Ingenious and totally absorbing
Maarten ’t Hart’s new novel The Sundial, is engrossing. It opens with the central character, Leonie Kuyper, attending the funeral of her best friend Roos Berczy, who has died of sunstroke. Leonie has always felt somewhat overshadowed by Roos. Although both were good-looking, Roos was far more striking than Leonie and a brilliant pharmacological research assistant to boot. Roos turns out to have made Leonie her sole heir, provided that she moves into Roos’ apartment and cares for her cats. Naturally she is eager to fulfill her best friend’s last wishes. Leonie, an impoverished translator, becomes the owner of a beautiful apartment, a large portfolio of common stocks, and an expensive wardrobe.

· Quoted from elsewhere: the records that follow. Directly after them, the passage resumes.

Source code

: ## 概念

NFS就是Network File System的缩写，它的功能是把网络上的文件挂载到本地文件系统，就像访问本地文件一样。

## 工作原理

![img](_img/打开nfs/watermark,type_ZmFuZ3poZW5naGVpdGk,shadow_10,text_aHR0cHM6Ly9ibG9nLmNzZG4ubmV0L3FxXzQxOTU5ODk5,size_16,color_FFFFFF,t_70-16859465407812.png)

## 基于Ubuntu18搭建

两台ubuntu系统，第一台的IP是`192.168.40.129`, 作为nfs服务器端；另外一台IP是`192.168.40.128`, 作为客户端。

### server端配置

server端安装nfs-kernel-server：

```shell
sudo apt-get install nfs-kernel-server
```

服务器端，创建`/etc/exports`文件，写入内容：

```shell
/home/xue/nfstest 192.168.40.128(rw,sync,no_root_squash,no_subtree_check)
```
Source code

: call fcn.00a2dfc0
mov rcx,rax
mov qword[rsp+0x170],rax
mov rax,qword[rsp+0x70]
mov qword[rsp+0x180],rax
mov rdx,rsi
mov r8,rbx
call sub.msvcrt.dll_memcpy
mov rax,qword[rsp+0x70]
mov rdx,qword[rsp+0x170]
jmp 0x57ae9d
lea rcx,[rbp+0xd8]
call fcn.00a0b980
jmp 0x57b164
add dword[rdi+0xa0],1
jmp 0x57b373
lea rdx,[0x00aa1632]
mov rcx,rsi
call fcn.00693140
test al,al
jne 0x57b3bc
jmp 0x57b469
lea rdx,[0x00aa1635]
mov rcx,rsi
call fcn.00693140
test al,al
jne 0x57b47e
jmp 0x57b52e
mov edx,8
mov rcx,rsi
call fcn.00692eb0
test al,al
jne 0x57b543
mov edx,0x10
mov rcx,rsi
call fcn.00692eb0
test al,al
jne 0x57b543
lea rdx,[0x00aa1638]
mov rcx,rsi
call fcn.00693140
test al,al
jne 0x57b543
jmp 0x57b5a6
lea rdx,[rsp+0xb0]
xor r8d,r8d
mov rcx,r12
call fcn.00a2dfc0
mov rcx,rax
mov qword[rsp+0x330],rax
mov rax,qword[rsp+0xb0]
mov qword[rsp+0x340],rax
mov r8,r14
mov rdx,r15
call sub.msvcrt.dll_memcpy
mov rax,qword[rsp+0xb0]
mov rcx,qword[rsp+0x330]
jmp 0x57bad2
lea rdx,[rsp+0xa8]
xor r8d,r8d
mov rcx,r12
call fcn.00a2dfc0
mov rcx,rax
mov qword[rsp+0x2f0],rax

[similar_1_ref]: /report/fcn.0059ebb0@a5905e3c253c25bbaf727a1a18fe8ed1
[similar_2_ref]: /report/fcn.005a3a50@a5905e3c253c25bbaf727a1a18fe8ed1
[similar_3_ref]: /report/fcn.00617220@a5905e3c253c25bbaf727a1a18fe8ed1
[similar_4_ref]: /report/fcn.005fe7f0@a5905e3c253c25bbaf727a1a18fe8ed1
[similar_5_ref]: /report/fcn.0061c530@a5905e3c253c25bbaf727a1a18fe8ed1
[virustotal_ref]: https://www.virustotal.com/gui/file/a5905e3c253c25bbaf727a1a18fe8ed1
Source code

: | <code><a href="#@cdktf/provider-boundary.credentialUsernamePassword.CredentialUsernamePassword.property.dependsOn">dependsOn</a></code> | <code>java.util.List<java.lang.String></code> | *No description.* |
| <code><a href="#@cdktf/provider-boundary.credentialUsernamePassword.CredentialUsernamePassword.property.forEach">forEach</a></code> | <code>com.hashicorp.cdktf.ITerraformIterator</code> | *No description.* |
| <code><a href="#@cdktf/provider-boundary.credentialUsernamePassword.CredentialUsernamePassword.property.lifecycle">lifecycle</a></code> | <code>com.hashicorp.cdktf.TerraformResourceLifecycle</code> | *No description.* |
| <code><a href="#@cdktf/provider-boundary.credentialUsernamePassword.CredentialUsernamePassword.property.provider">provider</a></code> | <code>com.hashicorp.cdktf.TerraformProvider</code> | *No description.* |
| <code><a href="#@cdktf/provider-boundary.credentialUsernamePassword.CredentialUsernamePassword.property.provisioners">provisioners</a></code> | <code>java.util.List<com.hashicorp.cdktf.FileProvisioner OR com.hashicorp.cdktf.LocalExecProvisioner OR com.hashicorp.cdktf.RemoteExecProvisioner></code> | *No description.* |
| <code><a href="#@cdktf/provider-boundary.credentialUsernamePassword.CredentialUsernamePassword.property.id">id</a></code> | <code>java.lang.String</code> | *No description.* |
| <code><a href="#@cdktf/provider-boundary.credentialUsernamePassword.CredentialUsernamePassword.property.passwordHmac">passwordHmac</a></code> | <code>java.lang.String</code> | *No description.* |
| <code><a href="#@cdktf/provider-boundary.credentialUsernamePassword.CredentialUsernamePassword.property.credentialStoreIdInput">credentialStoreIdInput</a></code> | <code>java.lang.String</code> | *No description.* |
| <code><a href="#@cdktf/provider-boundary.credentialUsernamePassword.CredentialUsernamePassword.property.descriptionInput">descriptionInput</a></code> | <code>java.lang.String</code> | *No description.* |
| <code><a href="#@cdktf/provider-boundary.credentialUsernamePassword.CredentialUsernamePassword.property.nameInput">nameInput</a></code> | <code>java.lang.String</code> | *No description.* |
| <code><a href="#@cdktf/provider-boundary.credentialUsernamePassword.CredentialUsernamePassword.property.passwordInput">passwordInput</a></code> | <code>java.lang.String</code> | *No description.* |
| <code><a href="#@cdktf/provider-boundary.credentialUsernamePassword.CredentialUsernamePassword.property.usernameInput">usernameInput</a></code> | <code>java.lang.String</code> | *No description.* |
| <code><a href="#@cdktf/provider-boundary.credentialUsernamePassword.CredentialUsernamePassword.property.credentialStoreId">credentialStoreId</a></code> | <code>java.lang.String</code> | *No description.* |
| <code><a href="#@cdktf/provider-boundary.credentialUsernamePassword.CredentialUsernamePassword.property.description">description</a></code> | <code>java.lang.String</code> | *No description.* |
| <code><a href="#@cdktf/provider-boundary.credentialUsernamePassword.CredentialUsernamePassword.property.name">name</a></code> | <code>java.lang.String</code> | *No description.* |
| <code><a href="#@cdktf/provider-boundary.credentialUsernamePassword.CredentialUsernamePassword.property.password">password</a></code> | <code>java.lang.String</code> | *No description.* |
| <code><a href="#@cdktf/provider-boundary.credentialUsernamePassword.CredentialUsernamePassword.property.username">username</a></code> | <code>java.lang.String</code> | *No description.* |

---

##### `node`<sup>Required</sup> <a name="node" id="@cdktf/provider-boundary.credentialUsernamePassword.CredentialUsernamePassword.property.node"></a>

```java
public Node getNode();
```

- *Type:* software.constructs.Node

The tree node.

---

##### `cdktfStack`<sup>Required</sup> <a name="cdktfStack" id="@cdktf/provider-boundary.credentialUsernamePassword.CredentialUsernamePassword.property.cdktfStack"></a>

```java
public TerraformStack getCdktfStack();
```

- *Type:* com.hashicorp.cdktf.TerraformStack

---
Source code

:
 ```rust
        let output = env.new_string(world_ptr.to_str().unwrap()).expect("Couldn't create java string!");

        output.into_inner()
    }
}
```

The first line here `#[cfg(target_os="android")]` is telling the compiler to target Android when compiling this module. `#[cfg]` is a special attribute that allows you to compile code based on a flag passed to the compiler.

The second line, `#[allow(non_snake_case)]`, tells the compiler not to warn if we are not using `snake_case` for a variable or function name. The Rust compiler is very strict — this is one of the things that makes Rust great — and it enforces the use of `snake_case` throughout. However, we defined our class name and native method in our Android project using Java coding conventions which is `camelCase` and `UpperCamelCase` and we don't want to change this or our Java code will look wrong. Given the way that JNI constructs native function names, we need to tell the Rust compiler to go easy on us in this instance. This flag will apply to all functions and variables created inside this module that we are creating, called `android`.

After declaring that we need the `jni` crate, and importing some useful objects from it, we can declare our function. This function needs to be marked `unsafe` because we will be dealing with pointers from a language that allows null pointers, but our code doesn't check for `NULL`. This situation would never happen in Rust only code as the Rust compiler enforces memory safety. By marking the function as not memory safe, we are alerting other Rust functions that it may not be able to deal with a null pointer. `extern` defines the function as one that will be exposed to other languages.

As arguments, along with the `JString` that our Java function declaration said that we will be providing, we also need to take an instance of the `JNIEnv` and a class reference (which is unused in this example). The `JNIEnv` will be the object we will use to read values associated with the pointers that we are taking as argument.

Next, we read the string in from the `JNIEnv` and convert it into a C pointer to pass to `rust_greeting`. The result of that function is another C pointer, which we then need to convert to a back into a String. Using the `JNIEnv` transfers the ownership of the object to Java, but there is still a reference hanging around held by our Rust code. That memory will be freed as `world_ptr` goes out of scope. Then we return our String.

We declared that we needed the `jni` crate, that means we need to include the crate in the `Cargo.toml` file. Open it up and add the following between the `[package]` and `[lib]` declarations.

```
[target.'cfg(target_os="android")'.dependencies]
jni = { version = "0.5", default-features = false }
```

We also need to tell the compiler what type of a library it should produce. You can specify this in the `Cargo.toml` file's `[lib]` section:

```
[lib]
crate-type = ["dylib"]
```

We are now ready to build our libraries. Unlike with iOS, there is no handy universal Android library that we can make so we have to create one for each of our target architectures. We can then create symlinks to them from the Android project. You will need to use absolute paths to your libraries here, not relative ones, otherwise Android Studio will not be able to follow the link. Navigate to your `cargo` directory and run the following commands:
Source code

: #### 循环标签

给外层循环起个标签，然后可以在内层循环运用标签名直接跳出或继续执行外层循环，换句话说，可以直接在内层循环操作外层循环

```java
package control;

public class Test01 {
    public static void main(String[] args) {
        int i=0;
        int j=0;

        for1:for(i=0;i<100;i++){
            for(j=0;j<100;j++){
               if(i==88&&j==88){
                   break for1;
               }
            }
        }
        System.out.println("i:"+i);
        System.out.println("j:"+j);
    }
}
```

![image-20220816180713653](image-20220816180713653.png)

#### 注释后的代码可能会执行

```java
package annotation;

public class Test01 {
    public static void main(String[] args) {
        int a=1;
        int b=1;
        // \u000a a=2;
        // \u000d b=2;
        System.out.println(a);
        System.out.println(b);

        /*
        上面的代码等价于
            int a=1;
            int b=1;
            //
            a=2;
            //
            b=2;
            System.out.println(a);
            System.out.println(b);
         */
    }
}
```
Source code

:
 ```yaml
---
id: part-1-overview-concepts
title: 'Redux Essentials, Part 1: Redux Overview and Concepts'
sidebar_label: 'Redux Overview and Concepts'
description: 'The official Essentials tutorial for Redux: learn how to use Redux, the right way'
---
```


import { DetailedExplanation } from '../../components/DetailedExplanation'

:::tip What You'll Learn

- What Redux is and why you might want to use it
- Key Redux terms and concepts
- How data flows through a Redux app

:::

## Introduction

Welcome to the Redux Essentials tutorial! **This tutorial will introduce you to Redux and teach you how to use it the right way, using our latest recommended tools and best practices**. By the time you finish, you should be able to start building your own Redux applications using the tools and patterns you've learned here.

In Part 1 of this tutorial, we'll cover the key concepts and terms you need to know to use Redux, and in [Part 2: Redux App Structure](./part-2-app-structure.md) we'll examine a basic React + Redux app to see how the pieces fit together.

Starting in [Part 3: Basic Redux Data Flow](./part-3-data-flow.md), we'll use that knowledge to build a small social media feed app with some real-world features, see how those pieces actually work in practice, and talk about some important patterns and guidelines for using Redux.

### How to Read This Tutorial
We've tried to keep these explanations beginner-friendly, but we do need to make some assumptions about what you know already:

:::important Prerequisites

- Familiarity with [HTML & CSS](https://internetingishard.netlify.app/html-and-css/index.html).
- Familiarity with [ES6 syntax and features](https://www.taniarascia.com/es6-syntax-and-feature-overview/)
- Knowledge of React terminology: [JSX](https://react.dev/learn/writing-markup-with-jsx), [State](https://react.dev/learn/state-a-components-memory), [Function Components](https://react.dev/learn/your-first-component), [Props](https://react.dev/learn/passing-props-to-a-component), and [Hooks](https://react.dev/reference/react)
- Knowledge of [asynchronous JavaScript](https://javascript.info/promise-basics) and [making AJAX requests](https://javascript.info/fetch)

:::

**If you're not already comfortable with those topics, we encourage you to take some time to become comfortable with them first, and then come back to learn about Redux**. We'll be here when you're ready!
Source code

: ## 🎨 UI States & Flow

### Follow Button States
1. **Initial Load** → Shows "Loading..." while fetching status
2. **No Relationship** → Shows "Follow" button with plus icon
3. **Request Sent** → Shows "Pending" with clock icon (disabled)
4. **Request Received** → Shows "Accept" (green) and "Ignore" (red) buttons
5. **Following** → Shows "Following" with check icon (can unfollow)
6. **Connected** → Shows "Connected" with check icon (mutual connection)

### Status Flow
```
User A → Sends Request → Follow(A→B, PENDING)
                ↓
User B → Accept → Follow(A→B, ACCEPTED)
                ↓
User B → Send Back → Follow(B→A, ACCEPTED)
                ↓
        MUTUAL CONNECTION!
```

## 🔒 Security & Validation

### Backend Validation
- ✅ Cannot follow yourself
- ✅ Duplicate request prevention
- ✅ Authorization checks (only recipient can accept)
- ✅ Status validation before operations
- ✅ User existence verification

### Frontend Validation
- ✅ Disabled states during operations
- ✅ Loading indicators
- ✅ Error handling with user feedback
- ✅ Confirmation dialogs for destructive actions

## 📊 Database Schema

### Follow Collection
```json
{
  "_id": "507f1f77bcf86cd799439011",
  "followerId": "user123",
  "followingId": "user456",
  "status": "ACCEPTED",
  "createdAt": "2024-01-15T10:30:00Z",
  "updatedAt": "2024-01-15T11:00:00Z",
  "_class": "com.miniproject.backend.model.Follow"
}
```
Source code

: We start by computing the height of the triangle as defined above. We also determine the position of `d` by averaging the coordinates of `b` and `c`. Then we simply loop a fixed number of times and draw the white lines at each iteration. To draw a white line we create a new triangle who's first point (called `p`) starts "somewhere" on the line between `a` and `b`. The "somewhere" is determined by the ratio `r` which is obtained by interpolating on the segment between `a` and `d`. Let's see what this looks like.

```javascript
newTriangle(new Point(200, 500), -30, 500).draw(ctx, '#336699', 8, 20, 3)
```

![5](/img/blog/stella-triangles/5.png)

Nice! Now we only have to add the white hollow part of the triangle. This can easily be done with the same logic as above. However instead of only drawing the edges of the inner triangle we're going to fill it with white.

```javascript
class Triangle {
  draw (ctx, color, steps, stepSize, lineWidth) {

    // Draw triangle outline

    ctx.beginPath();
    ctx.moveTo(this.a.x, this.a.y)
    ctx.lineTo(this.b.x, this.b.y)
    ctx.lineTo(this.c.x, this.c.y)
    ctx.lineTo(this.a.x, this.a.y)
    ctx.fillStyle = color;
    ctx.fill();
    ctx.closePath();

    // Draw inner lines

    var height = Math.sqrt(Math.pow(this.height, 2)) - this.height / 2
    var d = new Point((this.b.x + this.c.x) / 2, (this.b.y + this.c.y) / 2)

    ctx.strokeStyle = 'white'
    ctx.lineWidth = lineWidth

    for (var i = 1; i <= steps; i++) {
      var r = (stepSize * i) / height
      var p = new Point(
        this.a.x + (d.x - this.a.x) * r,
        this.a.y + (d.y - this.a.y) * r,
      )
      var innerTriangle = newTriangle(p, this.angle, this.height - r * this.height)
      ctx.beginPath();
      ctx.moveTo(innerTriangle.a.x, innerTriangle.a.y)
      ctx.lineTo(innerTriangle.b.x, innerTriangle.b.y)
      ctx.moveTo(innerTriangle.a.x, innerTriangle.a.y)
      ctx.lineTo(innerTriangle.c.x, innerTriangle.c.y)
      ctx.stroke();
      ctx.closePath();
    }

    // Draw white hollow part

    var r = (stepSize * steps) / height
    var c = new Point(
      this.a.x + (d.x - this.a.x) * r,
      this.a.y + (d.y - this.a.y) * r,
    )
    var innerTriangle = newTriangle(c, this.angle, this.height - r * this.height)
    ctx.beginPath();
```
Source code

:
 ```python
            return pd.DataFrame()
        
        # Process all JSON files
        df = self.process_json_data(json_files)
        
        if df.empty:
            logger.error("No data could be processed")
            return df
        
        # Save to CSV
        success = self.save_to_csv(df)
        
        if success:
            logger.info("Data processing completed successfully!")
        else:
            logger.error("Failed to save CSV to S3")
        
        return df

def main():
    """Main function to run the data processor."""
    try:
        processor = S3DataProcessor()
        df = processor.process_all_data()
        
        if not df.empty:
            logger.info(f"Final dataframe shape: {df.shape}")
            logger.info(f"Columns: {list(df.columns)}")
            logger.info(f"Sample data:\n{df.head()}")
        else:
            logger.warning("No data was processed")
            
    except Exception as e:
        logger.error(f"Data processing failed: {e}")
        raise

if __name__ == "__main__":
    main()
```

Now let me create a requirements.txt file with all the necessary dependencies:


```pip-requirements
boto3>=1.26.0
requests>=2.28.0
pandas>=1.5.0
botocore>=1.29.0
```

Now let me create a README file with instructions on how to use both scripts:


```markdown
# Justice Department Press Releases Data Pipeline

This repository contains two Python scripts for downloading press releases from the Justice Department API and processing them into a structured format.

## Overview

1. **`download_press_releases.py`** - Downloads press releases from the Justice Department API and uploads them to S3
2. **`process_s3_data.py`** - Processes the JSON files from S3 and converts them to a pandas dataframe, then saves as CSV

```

Gradually Leonie assumes Roos’ identity. By wearing her clothes and make-up, she begins to resemble her deceased friend ever more closely. Partly as a result, Roos’ past starts to crowd in on Leonie. There are telephone calls from and later meetings with Fred, a construction worker, who can’t believe that Roos died a natural death. Questions arise that demand answers. What brought the elegant Roos into contact with Fred and his friends? How could such a sun worshipper have died of sunstroke? Her curiosity piqued, Leonie starts looking for answers and reveals herself to be a first-rate detective. ’t Hart casually increases the tension by expanding the riddles. Was Roos, a chemist, involved in the manufacture of the illegal drug Ecstasy? But Leonie is also confronted with the possibility that Roos had information about the falsification of research findings and might have been murdered by a colleague. And then there’s the riddle of exactly how Roos died. In the meantime the murderer, alarmed by Leonie’s detective work, swings into action – and a startling denouement follows. The Sundial is ingenious and totally absorbing.